§ **TASK PROMPT**: Would you print only the lines running from the one with "T-65, due: Dec 16 -> Dec 18" to the final line of the data below, word for word and without pictures?
:: RECORD EXCERPTS
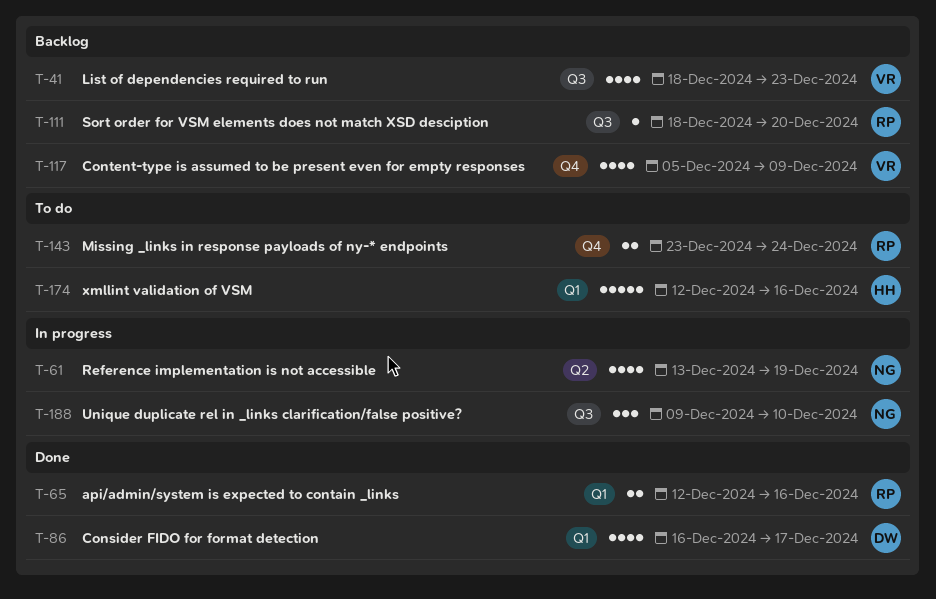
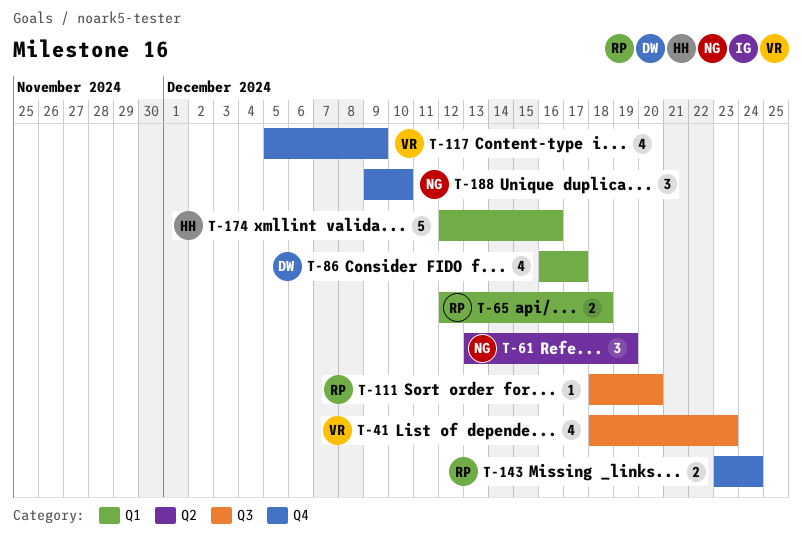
T-61, estimate: 4 -> 3
T-65, due: Dec 16 -> Dec 18
T-188, label: Q3 -> Q4

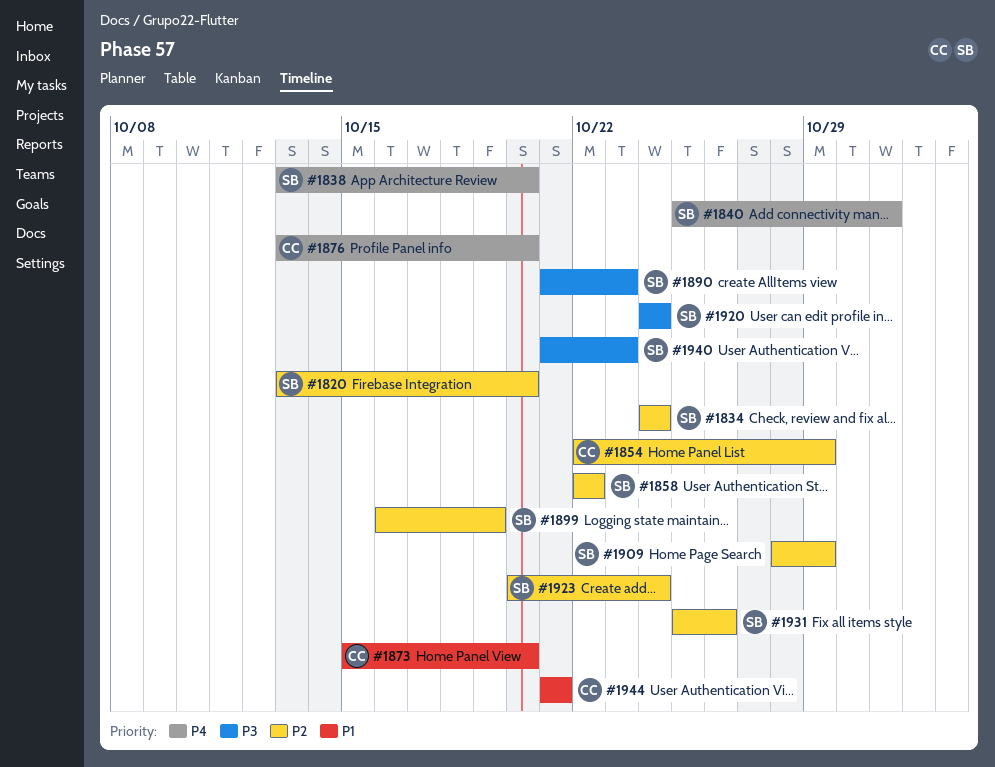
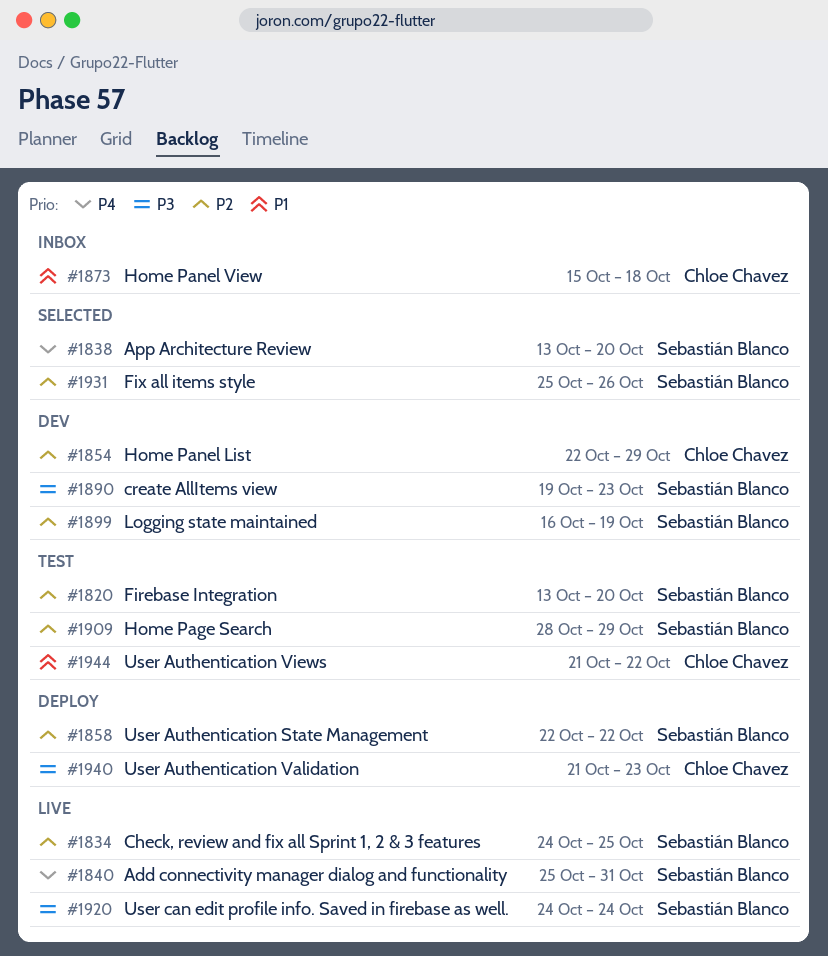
#1834, due: Oct 24 -> Oct 25
#1873, due: Oct 20 -> Oct 18
#1876: present -> none
#1890, start: Oct 21 -> Oct 19
#1923: present -> none
#1940, owner: Sebastián Blanco -> Chloe Chavez
#1944, due: Oct 21 -> Oct 22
::::
§ **THE ANSWER**:
T-65, due: Dec 16 -> Dec 18
T-188, label: Q3 -> Q4

#1834, due: Oct 24 -> Oct 25
#1873, due: Oct 20 -> Oct 18
#1876: present -> none
#1890, start: Oct 21 -> Oct 19
#1923: present -> none
#1940, owner: Sebastián Blanco -> Chloe Chavez
#1944, due: Oct 21 -> Oct 22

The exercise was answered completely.